The UAB study involved 78 children ages 7 to 10 years old, 39 with ADHD and 39 without. The children completed 10 simulated street crossings in UAB’s Youth Safety Laboratory, which houses a virtual street environment. The simulator shows a typical street scene, with vehicles approaching on monitors from both left and right. Children are asked to gauge the proper moment to safely cross the virtual street and then step off the curb, initiating the cross.
Stavrinos said children with ADHD did the right things when approaching a street – waiting to cross and looking left and right before crossing – in a manner similar to the non-ADHD control children.
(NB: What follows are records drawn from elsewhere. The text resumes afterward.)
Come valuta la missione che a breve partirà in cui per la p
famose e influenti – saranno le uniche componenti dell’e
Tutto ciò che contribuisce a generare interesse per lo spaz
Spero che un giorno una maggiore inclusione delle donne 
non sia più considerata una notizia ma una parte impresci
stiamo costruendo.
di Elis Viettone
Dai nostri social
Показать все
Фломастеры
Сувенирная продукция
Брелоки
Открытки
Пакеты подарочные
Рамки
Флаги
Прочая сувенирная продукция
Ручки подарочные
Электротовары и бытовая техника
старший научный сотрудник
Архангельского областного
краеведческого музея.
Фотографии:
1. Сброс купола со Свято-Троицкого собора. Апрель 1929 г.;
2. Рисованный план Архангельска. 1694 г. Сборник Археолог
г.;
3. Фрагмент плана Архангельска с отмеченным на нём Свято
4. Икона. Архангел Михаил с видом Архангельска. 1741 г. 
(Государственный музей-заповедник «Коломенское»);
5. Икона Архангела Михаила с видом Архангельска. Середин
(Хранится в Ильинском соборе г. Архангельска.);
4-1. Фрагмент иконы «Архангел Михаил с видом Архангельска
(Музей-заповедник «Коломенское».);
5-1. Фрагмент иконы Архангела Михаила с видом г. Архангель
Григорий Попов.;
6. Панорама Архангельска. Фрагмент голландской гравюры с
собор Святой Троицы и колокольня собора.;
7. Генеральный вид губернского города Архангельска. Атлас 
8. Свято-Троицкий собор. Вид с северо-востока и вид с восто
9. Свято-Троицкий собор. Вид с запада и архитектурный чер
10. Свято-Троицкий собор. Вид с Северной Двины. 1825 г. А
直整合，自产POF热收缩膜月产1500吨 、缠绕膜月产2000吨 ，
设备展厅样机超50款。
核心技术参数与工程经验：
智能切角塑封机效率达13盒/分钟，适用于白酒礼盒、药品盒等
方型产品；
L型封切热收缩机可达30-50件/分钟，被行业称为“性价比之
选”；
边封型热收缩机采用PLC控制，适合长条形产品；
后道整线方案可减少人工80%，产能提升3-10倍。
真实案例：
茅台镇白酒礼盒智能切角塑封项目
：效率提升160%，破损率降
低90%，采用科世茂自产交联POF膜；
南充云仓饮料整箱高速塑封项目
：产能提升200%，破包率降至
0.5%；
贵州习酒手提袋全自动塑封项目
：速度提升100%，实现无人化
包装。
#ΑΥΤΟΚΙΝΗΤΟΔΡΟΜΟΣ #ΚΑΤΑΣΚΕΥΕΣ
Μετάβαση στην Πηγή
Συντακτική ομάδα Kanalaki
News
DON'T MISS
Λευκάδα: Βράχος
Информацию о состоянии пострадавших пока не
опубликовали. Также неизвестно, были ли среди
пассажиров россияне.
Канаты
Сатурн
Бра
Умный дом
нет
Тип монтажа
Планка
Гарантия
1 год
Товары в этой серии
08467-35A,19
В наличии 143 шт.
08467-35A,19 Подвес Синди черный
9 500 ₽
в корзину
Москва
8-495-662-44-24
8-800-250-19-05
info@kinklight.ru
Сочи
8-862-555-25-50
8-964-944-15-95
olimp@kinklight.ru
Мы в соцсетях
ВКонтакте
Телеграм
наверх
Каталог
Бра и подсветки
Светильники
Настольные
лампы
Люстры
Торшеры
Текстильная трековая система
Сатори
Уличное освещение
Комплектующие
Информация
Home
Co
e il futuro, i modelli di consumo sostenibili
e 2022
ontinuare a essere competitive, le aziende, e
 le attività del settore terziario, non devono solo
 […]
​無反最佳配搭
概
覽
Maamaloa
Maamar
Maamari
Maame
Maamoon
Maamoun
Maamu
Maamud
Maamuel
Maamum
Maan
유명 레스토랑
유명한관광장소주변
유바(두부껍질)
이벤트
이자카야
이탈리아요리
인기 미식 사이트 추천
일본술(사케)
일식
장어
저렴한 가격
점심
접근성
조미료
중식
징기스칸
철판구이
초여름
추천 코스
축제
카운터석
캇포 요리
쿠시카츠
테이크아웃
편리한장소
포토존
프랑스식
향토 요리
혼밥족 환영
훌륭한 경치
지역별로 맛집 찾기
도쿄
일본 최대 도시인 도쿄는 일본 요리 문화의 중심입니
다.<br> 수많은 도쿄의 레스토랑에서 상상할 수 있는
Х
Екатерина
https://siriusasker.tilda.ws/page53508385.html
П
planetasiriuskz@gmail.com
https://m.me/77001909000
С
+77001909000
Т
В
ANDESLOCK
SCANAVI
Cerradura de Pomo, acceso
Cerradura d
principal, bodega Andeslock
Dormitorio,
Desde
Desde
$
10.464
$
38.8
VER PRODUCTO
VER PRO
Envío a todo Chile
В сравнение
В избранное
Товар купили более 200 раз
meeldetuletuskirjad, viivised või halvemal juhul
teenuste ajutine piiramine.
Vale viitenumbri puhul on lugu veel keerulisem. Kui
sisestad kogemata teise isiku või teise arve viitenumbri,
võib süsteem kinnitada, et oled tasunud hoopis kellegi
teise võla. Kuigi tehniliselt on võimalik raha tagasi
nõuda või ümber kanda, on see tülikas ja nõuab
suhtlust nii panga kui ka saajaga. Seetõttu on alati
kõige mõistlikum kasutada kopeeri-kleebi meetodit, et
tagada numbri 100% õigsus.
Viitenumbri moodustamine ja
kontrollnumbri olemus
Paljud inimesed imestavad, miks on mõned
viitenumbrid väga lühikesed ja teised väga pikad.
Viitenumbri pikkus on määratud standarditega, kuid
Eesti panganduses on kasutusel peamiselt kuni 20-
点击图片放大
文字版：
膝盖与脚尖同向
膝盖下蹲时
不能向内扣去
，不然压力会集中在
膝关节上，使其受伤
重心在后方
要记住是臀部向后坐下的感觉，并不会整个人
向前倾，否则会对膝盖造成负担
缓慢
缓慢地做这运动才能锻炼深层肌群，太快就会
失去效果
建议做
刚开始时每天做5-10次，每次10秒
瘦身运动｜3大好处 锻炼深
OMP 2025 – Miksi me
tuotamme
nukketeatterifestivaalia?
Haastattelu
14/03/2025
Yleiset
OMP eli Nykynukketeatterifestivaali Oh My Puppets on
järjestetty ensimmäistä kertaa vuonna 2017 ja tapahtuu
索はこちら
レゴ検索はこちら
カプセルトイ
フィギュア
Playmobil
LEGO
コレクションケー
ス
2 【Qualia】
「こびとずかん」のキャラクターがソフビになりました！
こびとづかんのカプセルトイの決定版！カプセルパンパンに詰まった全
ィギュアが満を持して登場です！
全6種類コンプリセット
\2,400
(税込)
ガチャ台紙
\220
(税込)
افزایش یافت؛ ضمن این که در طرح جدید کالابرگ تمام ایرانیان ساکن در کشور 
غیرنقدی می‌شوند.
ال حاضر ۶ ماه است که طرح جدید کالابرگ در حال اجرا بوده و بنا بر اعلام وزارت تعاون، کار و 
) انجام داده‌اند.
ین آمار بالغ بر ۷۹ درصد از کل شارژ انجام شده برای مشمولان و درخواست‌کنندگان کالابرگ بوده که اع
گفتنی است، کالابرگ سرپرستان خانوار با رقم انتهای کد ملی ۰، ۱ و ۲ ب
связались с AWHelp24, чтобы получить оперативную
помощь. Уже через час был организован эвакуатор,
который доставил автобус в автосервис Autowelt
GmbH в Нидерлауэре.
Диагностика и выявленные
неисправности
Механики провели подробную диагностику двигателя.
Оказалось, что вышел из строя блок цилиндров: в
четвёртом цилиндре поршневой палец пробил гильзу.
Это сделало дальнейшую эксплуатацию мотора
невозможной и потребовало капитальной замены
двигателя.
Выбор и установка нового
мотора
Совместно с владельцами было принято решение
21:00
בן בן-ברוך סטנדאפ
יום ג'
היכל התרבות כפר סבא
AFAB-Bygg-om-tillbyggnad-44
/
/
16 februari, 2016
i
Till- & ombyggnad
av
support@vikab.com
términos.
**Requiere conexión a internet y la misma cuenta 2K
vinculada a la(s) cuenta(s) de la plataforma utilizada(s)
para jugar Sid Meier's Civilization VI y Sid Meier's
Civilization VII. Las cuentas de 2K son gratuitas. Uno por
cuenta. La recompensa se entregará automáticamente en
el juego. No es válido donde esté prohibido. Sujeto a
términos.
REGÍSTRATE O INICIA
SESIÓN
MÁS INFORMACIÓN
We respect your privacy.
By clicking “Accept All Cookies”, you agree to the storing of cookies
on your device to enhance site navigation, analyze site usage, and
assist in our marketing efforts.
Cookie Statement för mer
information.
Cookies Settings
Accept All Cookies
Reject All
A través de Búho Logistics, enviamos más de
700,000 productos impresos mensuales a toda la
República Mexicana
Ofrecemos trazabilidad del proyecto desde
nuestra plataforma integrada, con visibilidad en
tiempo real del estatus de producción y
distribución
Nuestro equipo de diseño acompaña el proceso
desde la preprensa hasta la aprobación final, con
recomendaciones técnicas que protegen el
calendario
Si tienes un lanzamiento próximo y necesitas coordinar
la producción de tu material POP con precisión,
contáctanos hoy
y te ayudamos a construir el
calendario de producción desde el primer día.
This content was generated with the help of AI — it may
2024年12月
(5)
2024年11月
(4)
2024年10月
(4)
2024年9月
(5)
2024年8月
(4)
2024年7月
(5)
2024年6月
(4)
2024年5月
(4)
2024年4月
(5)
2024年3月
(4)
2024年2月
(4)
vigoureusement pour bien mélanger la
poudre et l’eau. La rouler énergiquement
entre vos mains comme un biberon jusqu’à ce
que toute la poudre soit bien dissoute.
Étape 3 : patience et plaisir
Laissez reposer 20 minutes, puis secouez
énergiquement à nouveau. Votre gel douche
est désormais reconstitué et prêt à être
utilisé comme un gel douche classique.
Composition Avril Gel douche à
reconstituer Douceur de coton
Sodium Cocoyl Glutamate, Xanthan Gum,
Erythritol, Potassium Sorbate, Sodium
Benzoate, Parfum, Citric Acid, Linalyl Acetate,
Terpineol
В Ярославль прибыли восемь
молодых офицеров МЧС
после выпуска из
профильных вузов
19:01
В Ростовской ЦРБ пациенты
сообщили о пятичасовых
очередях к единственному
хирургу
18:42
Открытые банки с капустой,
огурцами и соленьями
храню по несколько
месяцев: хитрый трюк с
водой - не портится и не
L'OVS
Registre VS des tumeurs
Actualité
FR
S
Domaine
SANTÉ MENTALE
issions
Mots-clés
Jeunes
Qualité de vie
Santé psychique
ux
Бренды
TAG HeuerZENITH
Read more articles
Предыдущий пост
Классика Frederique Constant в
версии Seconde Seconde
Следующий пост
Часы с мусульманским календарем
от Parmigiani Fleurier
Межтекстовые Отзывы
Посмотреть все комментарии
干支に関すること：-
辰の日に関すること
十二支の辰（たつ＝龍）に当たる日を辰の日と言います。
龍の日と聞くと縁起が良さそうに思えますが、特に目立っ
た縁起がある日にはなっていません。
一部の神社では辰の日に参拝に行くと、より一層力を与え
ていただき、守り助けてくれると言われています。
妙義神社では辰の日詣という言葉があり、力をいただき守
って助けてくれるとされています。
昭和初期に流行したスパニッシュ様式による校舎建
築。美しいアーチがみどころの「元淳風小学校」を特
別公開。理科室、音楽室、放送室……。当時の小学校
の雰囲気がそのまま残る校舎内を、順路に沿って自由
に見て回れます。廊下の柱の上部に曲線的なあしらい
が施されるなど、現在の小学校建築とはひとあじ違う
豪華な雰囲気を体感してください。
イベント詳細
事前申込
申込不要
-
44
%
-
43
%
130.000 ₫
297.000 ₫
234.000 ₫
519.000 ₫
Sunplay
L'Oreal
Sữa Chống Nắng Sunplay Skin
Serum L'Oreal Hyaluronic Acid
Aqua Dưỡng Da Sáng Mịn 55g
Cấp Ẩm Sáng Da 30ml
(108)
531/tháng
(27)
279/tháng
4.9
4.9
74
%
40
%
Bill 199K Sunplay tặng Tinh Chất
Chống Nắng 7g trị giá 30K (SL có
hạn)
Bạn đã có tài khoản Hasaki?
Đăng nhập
“However, at some point in the decision-making process, things appear to go awry, resulting in a dangerous crossing environment,” Stavrinos said. “It seems children with ADHD are attempting to properly assess the environment’s safety, but are failing to process the information in a manner that enables them to cross safely.”
The children with ADHD picked shorter gaps between oncoming traffic, had more “close-calls” with traffic and a shorter amount of time left to spare upon reaching the other end of the crosswalk.
Stavrinos suggests the cause may be executive functioning, a term that describes the processes by which the brain controls behavior. Poor executive function has previously been identified in children with ADHD. Executive function includes aspects such as timing, inhibition and planning and executing action.
“Proper executive functioning would entail recognizing the speed of the oncoming vehicle, the interval between vehicles and the speed of the walker as they cross the street,” Stavrinos said. “Children with ADHD seem to be behind their typically developing peers in these sorts of computing skills.”
Stavrinos says continued practice might be valuable in teaching the child with ADHD how to recognize a safe gap in traffic.
Collaborators on the study include Fred Biasini, Ph.D.; David Schwebel, Ph.D.; Philip Fine, Ph.D., MSPH; J. Bart Hodgens, Ph.D.; Snehal Khatri, M.D.; and Sylvie Mrug, Ph.D.
The study was supported by the Society for Public Health Education, National Science Foundation, Center for Child Injury Prevention Studies at The Children’s Hospital of Philadelphia, Society for Pediatric Psychology and UAB Injury Control Research Center.